About 45 percent of respondents reported that the biggest obstacles to landing talent in 2015 will be competition and compensation. The war for talent is expected to be especially heated in Southeast Asia, with 58 percent citing competition as a major challenge. Fifty-six percent of respondents in Canada and 53 percent in the United States cited competition as the biggest obstacle to attracting the best talent.

Social Sourcing, Passive Recruiting Growing

The report found that social media professional networks are the fastest growing source of quality hires globally. Thirty-eight percent of respondents expect to source talent from professional networks on social media, an increase of 73 percent since 2011. Online job boards are still the top source for recruiting for key positions (42 percent). And job boards produce the highest quantity of hires (74 percent), followed by a company’s website (64 percent), internal hires (62 percent) and social media networks (59 percent).

Small businesses are more reliant than larger companies on Internet job boards (47 percent to 39 percent) and less reliant than large companies on internal hires (23 percent to 34 percent).

Social media network recruiting is especially evident in the Netherlands (76 percent), the U.S. (70 percent) and Brazil (69 percent). The United Kingdom and India lead on the usage of third-party staffing firms, both at 51 percent. Indian companies were the most reliant on online job boards at 79 percent.

Social media networks are also becoming preferred channels for promoting talent brand, according to the report. Online professional networks (61 percent) and general social media (47 percent) are the fastest growing channels for promoting talent brand, led by a company’s website (75 percent). Three-quarters of respondents said talent brand has a significant impact on their ability to hire top talent. Regions with companies that both prioritize and have a proactive strategy for talent brand include Australia, India, the Middle East and North Africa, South Africa, Southeast Asia, and the U.S.

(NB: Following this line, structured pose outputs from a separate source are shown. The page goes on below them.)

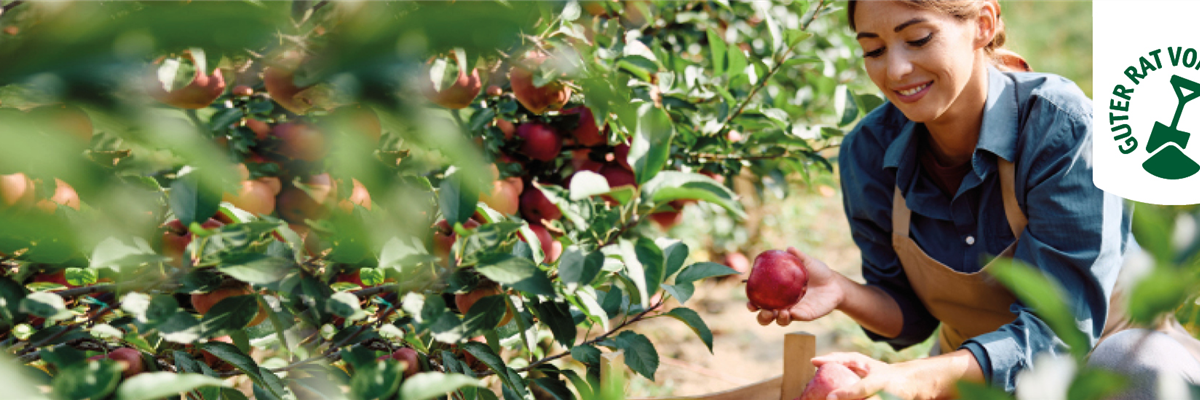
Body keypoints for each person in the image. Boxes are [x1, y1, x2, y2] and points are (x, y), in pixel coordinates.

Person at [745, 1, 1200, 399]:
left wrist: (916, 380)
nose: (895, 69)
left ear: (983, 24)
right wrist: (844, 293)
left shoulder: (1063, 130)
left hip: (1102, 372)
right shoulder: (869, 153)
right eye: (874, 49)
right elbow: (913, 320)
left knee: (1137, 365)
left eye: (918, 39)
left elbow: (1060, 332)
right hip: (975, 381)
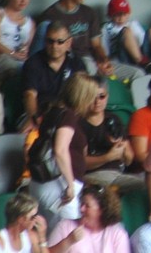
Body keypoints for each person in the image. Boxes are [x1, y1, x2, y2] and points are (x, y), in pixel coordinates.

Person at [31, 72, 102, 225]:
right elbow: (60, 150)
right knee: (66, 234)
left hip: (44, 182)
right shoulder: (68, 116)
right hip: (58, 184)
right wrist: (70, 184)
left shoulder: (53, 111)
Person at [37, 0, 111, 78]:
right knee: (89, 68)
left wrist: (103, 60)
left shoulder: (89, 12)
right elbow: (53, 50)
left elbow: (96, 45)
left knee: (136, 73)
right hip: (70, 61)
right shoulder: (50, 15)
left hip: (92, 59)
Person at [81, 80, 138, 193]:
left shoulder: (113, 119)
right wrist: (108, 157)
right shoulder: (79, 123)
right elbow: (80, 163)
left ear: (107, 97)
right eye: (93, 96)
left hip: (117, 173)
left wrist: (124, 148)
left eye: (102, 96)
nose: (97, 101)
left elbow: (129, 161)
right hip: (92, 175)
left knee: (146, 185)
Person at [21, 24, 79, 129]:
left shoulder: (77, 63)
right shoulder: (33, 63)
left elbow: (83, 95)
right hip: (40, 112)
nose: (54, 46)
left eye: (60, 42)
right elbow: (29, 95)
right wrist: (34, 117)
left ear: (69, 43)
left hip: (68, 114)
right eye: (50, 41)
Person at [46, 184, 127, 253]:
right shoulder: (65, 226)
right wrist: (68, 241)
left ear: (102, 210)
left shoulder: (117, 233)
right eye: (82, 204)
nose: (82, 209)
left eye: (87, 206)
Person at [99, 0, 151, 79]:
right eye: (117, 15)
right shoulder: (107, 28)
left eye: (124, 14)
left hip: (141, 53)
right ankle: (143, 62)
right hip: (122, 57)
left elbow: (142, 41)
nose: (121, 18)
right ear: (110, 15)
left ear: (128, 14)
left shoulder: (133, 24)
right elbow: (104, 52)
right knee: (126, 31)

Companies in the U.S. and China are most aggressively recruiting passive candidates, according to the report. China is the most aggressive in passive recruiting at 83 percent, followed by the U.S. at 72 percent. The global average is 61 percent. There was no significant difference found between the extent to which large (62 percent) and small (60 percent) companies recruit passive talent. “Globally, 75 percent of professionals are open to new opportunities yet only 61 percent of companies recruit passive candidates. When companies only focus on the 25 percent—active candidates who apply to jobs—they miss out on fishing in the deeper end of the pool, the 75 percent who are open to considering a career change,” the report said.

Quality-of-Hire Most Valuable Metric

Respondents chose quality-of-hire (44 percent) as the most valuable metric for measuring recruiting performance, followed by time-to-fill (25 percent) and hiring manager satisfaction (18 percent). Small businesses value quality-of-hire more than larger firms (51 percent to 38 percent), whereas large companies value time-to-fill more than small businesses do (31 percent to 18 percent).

New hire performance evaluation (52 percent), retention (51 percent) and hiring manager satisfaction (40 percent) are the most common ways organizations measure quality-of-hire, according to the report.

Mobile Revolution

Mobile recruiting will continue to be a big theme in 2015, with both candidates and companies increasing their mobile recruiting behaviors. Thirty-eight percent of candidates learn about job opportunities from mobile devices and 28 percent apply for positions via mobile. About one-third of companies have mobile-optimized their job postings (30 percent) and their careers Web page (34 percent).

Roy Maurer is an online editor/manager for SHRM.